Aim →
Please copy the entries from the start through the line with "text_box Textile 高值創新 [1078, 633, 1375, 740]", swapping "bounding box" for "bounding rectangle" and keeping everything else the same.

Input material →
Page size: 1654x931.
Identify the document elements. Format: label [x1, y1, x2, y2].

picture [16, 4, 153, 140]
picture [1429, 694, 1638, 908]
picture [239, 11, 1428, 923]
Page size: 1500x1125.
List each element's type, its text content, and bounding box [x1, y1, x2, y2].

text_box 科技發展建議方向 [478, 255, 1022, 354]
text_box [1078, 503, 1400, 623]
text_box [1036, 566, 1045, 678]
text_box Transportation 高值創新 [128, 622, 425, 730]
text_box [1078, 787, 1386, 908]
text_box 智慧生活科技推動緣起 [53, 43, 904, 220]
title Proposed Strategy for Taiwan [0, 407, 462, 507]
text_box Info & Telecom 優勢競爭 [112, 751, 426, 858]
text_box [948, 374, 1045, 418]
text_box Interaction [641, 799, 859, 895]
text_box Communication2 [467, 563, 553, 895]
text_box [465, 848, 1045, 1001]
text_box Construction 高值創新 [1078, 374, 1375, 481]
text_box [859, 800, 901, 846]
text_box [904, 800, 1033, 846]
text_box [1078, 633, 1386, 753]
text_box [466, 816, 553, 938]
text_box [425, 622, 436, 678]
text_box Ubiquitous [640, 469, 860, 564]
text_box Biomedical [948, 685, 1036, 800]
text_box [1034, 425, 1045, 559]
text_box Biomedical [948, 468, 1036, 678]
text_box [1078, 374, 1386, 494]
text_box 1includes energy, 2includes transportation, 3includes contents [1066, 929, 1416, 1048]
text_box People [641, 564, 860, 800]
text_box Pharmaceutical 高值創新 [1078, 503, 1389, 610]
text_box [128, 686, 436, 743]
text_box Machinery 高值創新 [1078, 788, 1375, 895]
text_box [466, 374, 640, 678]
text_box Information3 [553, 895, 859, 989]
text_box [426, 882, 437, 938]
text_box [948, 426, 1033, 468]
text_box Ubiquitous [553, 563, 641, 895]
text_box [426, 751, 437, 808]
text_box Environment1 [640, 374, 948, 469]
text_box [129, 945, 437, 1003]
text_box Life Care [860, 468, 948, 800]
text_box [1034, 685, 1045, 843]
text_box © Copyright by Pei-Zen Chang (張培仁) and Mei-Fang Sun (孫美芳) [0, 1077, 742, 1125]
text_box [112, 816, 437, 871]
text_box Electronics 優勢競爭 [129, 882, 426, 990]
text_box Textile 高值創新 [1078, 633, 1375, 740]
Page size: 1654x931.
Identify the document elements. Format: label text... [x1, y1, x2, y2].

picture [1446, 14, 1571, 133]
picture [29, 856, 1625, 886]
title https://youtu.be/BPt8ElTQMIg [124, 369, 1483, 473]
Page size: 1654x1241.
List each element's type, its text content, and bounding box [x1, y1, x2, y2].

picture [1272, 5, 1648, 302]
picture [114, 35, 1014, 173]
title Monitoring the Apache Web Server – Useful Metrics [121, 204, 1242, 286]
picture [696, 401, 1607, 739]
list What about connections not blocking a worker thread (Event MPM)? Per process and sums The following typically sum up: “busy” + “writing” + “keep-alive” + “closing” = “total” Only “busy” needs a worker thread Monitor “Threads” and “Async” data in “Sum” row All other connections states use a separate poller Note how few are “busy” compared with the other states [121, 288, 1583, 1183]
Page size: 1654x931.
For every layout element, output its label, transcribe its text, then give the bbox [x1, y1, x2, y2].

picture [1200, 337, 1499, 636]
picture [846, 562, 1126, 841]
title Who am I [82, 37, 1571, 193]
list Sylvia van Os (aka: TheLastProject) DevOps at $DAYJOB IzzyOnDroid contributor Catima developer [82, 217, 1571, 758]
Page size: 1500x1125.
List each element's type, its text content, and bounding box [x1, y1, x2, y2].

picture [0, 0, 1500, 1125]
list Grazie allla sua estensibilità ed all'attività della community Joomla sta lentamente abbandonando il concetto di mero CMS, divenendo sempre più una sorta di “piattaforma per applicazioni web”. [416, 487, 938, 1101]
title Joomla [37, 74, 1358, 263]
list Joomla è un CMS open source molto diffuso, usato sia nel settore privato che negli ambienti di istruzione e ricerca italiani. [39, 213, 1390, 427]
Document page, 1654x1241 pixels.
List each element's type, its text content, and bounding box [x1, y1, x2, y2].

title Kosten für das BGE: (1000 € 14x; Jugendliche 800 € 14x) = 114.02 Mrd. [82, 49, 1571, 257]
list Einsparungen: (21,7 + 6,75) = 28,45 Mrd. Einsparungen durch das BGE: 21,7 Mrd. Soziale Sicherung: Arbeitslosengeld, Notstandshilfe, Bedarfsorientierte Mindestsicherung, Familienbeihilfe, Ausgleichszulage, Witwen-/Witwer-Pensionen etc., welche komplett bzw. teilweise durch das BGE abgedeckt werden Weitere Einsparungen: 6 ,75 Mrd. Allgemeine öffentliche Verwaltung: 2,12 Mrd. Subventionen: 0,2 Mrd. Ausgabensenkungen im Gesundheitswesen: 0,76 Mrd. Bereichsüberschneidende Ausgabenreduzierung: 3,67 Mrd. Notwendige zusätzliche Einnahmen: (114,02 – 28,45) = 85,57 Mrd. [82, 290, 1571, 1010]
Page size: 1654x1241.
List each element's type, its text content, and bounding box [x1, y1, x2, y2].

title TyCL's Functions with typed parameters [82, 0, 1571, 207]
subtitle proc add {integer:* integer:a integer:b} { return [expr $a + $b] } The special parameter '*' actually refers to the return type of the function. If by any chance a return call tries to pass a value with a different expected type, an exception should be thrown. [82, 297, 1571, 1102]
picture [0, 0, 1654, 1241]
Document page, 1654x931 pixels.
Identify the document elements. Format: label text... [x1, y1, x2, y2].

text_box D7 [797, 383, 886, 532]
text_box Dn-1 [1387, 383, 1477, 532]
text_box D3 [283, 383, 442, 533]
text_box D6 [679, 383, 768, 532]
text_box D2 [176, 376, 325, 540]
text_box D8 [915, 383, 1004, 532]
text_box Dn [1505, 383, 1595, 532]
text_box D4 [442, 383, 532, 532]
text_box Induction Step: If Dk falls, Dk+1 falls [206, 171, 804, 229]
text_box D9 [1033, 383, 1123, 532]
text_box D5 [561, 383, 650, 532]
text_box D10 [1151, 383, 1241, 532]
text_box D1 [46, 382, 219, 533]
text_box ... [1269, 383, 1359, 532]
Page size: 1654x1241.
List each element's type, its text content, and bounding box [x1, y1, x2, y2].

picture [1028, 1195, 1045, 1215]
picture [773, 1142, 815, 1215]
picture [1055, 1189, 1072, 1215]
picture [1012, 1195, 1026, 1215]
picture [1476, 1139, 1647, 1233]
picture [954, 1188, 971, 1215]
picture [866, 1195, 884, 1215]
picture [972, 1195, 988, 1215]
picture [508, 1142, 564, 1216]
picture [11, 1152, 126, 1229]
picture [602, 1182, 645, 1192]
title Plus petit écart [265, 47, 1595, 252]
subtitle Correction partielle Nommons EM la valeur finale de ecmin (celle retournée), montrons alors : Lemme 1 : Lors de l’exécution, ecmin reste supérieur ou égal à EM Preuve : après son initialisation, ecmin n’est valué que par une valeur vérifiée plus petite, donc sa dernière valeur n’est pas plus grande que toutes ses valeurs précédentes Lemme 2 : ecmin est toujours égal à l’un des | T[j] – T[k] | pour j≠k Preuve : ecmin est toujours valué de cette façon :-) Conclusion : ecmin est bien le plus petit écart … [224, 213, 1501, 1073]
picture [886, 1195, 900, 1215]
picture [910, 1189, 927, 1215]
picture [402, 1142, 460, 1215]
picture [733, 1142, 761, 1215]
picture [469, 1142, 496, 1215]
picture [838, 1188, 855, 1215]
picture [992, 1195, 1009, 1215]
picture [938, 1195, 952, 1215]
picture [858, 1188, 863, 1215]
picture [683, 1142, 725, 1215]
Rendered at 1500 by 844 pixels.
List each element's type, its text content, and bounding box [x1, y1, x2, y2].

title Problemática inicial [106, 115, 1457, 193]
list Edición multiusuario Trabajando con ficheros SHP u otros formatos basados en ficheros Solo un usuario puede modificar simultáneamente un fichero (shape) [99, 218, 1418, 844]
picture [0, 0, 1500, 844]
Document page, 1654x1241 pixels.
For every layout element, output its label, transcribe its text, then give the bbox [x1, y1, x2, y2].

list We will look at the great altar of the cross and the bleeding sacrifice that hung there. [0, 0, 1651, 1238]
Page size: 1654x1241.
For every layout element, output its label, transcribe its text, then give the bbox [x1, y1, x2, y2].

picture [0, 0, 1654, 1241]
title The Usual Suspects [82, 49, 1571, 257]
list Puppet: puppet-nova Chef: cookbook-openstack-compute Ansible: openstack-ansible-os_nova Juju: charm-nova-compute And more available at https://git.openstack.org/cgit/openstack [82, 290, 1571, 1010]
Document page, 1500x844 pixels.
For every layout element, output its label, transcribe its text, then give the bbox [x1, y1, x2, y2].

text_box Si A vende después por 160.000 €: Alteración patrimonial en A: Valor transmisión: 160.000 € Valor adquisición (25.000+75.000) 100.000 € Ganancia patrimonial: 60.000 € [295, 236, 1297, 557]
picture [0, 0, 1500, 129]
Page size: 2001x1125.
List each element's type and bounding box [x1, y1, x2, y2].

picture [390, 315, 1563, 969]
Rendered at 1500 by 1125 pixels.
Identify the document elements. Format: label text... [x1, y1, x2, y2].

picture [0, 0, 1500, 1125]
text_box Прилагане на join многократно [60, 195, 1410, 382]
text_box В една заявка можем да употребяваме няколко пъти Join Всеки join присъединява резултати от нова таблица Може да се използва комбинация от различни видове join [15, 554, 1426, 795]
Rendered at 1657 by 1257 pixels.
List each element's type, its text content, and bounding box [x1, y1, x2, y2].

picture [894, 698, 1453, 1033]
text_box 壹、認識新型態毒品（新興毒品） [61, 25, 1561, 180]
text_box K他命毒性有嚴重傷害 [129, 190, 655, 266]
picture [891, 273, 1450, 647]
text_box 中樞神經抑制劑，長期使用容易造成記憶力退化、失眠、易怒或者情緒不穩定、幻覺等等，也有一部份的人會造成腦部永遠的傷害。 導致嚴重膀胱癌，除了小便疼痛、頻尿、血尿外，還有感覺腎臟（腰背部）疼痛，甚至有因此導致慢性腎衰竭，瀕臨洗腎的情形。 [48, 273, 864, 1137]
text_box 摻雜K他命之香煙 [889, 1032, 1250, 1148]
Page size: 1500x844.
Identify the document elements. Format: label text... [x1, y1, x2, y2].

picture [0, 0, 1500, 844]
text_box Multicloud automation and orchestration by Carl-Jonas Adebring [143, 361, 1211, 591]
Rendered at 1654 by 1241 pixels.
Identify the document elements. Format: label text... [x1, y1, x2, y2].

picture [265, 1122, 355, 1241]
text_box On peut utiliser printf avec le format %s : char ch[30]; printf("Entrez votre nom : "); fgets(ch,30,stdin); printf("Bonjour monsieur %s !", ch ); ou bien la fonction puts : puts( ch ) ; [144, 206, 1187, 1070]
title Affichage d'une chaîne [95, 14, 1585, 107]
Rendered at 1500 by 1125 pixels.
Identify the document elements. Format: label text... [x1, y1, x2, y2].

Worked answer →
Page size: 1654x931.
Identify the document elements. Format: label [x1, y1, x2, y2].

picture [16, 4, 153, 140]
picture [1429, 694, 1638, 908]
picture [239, 11, 1428, 923]
Page size: 1500x1125.
List each element's type, its text content, and bounding rectangle [x1, y1, x2, y2].

text_box 科技發展建議方向 [478, 255, 1022, 354]
text_box [1078, 503, 1400, 623]
text_box [1036, 566, 1045, 678]
text_box Transportation 高值創新 [128, 622, 425, 730]
text_box [1078, 787, 1386, 908]
text_box 智慧生活科技推動緣起 [53, 43, 904, 220]
title Proposed Strategy for Taiwan [0, 407, 462, 507]
text_box Info & Telecom 優勢競爭 [112, 751, 426, 858]
text_box [948, 374, 1045, 418]
text_box Interaction [641, 799, 859, 895]
text_box Communication2 [467, 563, 553, 895]
text_box [465, 848, 1045, 1001]
text_box Construction 高值創新 [1078, 374, 1375, 481]
text_box [859, 800, 901, 846]
text_box [904, 800, 1033, 846]
text_box [1078, 633, 1386, 753]
text_box [466, 816, 553, 938]
text_box [425, 622, 436, 678]
text_box Ubiquitous [640, 469, 860, 564]
text_box Biomedical [948, 685, 1036, 800]
text_box [1034, 425, 1045, 559]
text_box Biomedical [948, 468, 1036, 678]
text_box [1078, 374, 1386, 494]
text_box 1includes energy, 2includes transportation, 3includes contents [1066, 929, 1416, 1048]
text_box People [641, 564, 860, 800]
text_box Pharmaceutical 高值創新 [1078, 503, 1389, 610]
text_box [128, 686, 436, 743]
text_box Machinery 高值創新 [1078, 788, 1375, 895]
text_box [466, 374, 640, 678]
text_box Information3 [553, 895, 859, 989]
text_box [426, 882, 437, 938]
text_box [948, 426, 1033, 468]
text_box Ubiquitous [553, 563, 641, 895]
text_box [426, 751, 437, 808]
text_box Environment1 [640, 374, 948, 469]
text_box [129, 945, 437, 1003]
text_box Life Care [860, 468, 948, 800]
text_box [1034, 685, 1045, 843]
text_box © Copyright by Pei-Zen Chang (張培仁) and Mei-Fang Sun (孫美芳) [0, 1077, 742, 1125]
text_box [112, 816, 437, 871]
text_box Electronics 優勢競爭 [129, 882, 426, 990]
text_box Textile 高值創新 [1078, 633, 1375, 740]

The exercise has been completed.